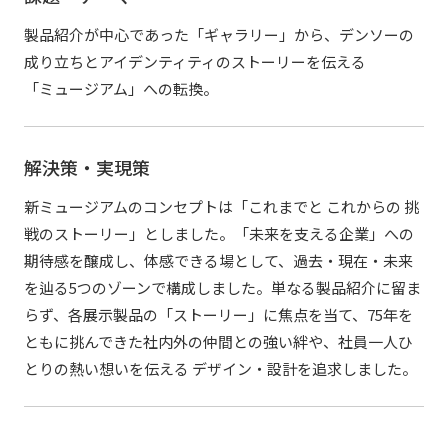
製品紹介が中心であった「ギャラリー」から、デンソーの
成り立ちとアイデンティティのストーリーを伝える
「ミュージアム」への転換。
解決策・実現策
新ミュージアムのコンセプトは「これまでと これからの 挑
戦のストーリー」としました。「未来を支える企業」への
期待感を醸成し、体感できる場として、過去・現在・未来
を辿る5つのゾーンで構成しました。単なる製品紹介に留ま
らず、各展示製品の「ストーリー」に焦点を当て、75年を
ともに挑んできた社内外の仲間との強い絆や、社員一人ひ
とりの熱い想いを伝える デザイン・設計を追求しました。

# # # # #

Retype the text read from the rows above, line for line and without changes. Leave the pictures out.

▶ [Response]:
製品紹介が中心であった「ギャラリー」から、デンソーの
成り立ちとアイデンティティのストーリーを伝える
「ミュージアム」への転換。
解決策・実現策
新ミュージアムのコンセプトは「これまでと これからの 挑
戦のストーリー」としました。「未来を支える企業」への
期待感を醸成し、体感できる場として、過去・現在・未来
を辿る5つのゾーンで構成しました。単なる製品紹介に留ま
らず、各展示製品の「ストーリー」に焦点を当て、75年を
ともに挑んできた社内外の仲間との強い絆や、社員一人ひ
とりの熱い想いを伝える デザイン・設計を追求しました。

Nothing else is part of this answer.